Of the submitted PSURs, the Committee found that most of them were generic and did not specifically apply to India. Some of them were also not submitted in the format required by Indian law. Such violations of the rules regarding PSUR submissions means that adverse events, if any, are highly unlikely to be detected and reported to the authorities. This reinforces the point that Indian authorities are not equipped to make informed decisions about the safety of new or marketed drugs, and must rely on data from countries with more stringent regulatory requirements for such information. The danger in this situation is that side effects specific to Indian ethnic groups are likely to be missed altogether. In addition, information on drugs that are currently being marketed should be regularly updated to reflect global changes in efficacy and safety.
A very interesting point raised in this report is the issue of spurious drugs in India. Some drugs may be classified as "Not of Standard Quality" due to major or minor technical reasons. Of particular concern are those cases where the active ingredient is not present in the stated amount. Problems may also arise due to improper supply chain and storage methods, such as letting temperature sensitive medicines sit on a chemist's shelf rather than in a refrigerator. Traders are also allowed to directly import and supply certain drugs (apparently for tax reasons), and there is no way of checking these drugs for quality since they do not enter the direct retail chain.
Another serious issue that the Committee tackles is the perception that there is a high percentage of fake and spurious drugs in the Indian market. Indian drug makers complained that much of this was misinformation spread by (as they allege) foreign drug manufacturers to undercut Indian companies which otherwise are successful in both domestic and international markets. One of the ways in which they do this is to exploit the fact that the word "counterfeit" in relation to drugs has different legal meanings in the West and in India. In the West, an Indian drug can be called counterfeit if it is a generic version of a patented drug manufactured without approval from the original inventor, even if there is no valid patent for the drug in India. These semantic loopholes are exploited to create the impression that Indian medicines are of poor quality, whereas "According to a study by the CDSCO, the prevalence of spurious drugs in India is less than 0.5 per cent as against the allegations by MNCs of 25-30 per cent". Such percentages do not justify the introduction of costly tracking measures, such as barcodes, which will only increase costs without providing much benefit to consumers.
If the CDSCO receives reports of any batch of drugs being sub-standard in quality, it recommends that the information be immediately publicised through press releases and paid advertisements as well as being uploaded to the CDSCO website. It is noteworthy that the state authorities in Maharashtra and Kerala have taken the initiative to upload information about spurious and sub-standard drugs to their website on a monthly basis, and it is suggested that other states follow suit.

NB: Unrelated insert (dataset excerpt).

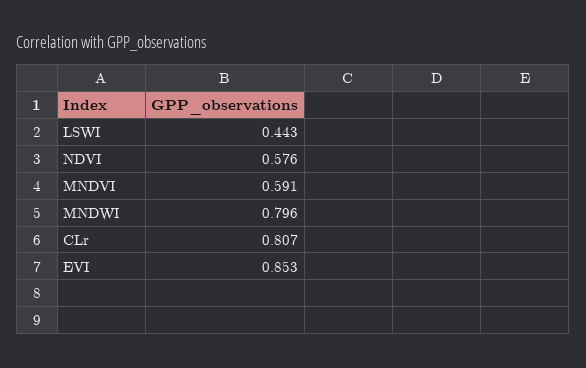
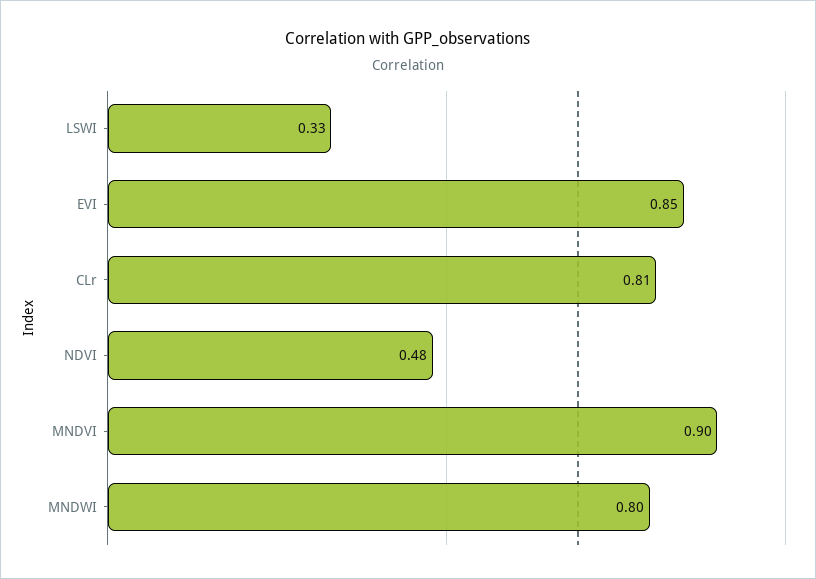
LSWI: 0.443 -> 0.33
NDVI: 0.576 -> 0.48
MNDVI: 0.591 -> 0.9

Unlike in the US, prescription drugs in India cannot be the subject of direct advertisements to the public. Some manufacturers have violated this rule, and the Committee strongly recommends that the manufacturers of these drugs be slapped with the appropriate penalties. A longer-term solution will be to strengthen the laws regarding these issues, which are currently not stringent enough.
The Committee has also found that package inserts were extremely consumer-unfriendly; they were highly technical and meant to be used by medical practitioners rather than the average consumer. Such package inserts serve no purpose since they would only confuse people, while failing to provide important information about dosing and side effects in simple, non-technical language. The Committee has suggested the development of an online database, "a system where patients can get unbiased information on drugs at the click of the mouse in any language."